** Document passage follows **

The internal memoranda of the project contain a much more detailed list of design issues that arise in the scanning and image handling processes.

Other, Related Activities

Mitchell Charity reviewed and brought up to the version 2.0 specification bibliographic records for about 1000 M. I. T. Laboratory for Computer Science Technical Reports. These bibliographic records are now available to the other CS-TR project participants; Stanford University has begun making use of this resource.

Jerome Saltzer attended a CS-TR planning meeting at CNRI headquarters in Reston, Virginia, on February 3, 1993. This meeting affirmed use of the RFC-1357 bibliographic record, and participants agreed to develop other standards.

Technology and the LCS/AI Reading Room

One of the first projects undertaken by Library 2000 was the automation of the catalog of the LCS/AI reading room, making that catalog available via internet to anyone, including, of course, the workstations in offices throughout the two laboratories. Since the online catalogue was introduced in 1991, there has been a major impact on use of the Reading Room collection. A sharp increase in the circulation of materials seems to be caused by the availability of bibliographic information both on-site and via the network. In addition, more bibliographic search tools have been implemented, e.g., CD-Barton, ACM Computing Archive, Dissertation Abstracts and INSPEC. Public-use Macintoshes in the Reading Room are now set up with double-click access to the Reading Room catalogue; FirstSearch; TechInfo; the Boston Library Consortium Gateway; and the Internet services WAIS, Archie, Gopher, and World-Wide Web, providing a 'one-stop shopping' source for the LCS/AI Community.

Maria Sensale is investigating online distribution of Technical Report Bulletins and Table of Contents Bulletins, traditionally distributed in hard-copy form.

In-room use of the collection is strong and there is a growing trend for users to regard the resource as a 'virtual library' as well. Requests for information and research support are being made by e-mail and are fulfilled online using a wide-range of document retrieval services via the Internet and commercial vendors, or by fax and traditional sources.

** End of Document passage **
** Recorded data follows **

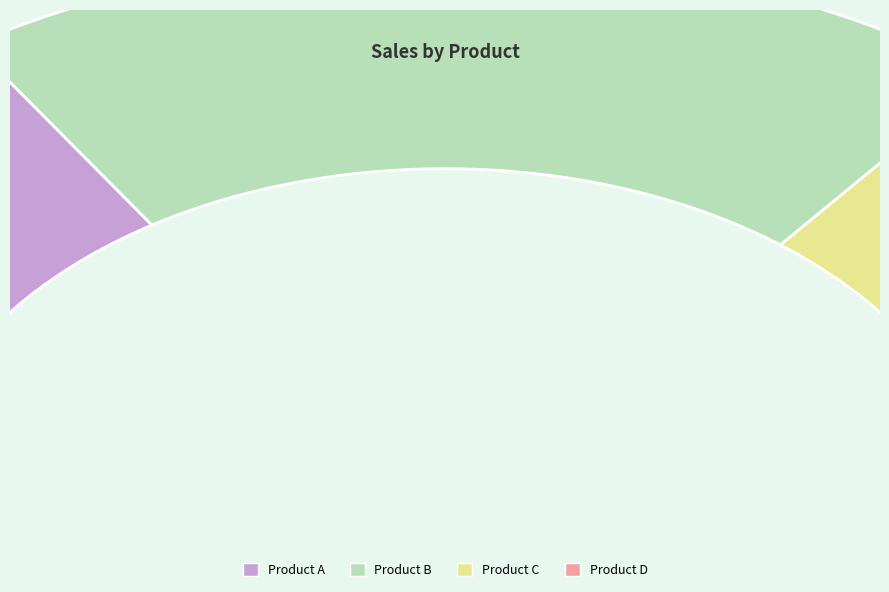

Which category has the smallest portion of the pie?

Product D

** End of Recorded data **

**Tasks to carry out**.
1. In one to three sentences, explain what the Library 2000 report gives as the likely cause of the sharp increase in circulation of Reading Room materials.
2. Extend the Library 2000 report beyond its last sentence, which describes how requests for information and research support are fulfilled.
The material is not needed for this work.

**Outputs for the tasks**.
1. The sharp increase in circulation seems to be caused by the availability of bibliographic information both on-site and via the network. This followed the introduction of the online catalogue in 1991.

2.
The M. I. T. Special Libraries Group, made up of Librarians from departmental reading rooms and libraries, as well as representatives from the M. I. T. Library System, has continued to meet on a regular basis and exchange information as part of a collegial network. The group met with the Director of the M. I. T. Library System, the Associate Director for Public Services, the Associate Director for Systems and Planning, and toured various facilities on Campus. Jerome Saltzer also gave a talk to the group about the status of Library 2000.

In order to further plans for more extensive Lab-wide out-reach, a Steering Committee is being formed to oversee Reading Room issues. In addition, the Reading Room Staff will work with Group liaisons to customize information services and to provide research support on an individual and group-wide basis.

Plans

The research group prepared proposals to IBM and Digital for equipment grants to carry out the CS-TR project, as well as continued development of the Library 2000 testbed. The IBM proposal ($200K for maximum expansion of RAM memory for three existing index engine servers) was successful and we have placed an order for equipment under that grant. Recently, Digital Equipment Corporation invited us to submit a grant proposal ($500K for triplexed 22-Gbyte storage servers), and DEC is now considering that proposal.

We intend to complete the specification of the scanning station to be installed in the MicroReproduction Laboratory, order the equipment, and beginning scanning operations over the summer. In anticipation, MRL staff have begun locating, gathering, and evaluating the quality of appearance and completeness of a comprehensive set of paper originals of LCS and AI Technical Reports. The other major scanning component still to be designed is a bitstream processing and conversion strategy, with at least four variations: for archival storage, retrieval storage, display, and printing.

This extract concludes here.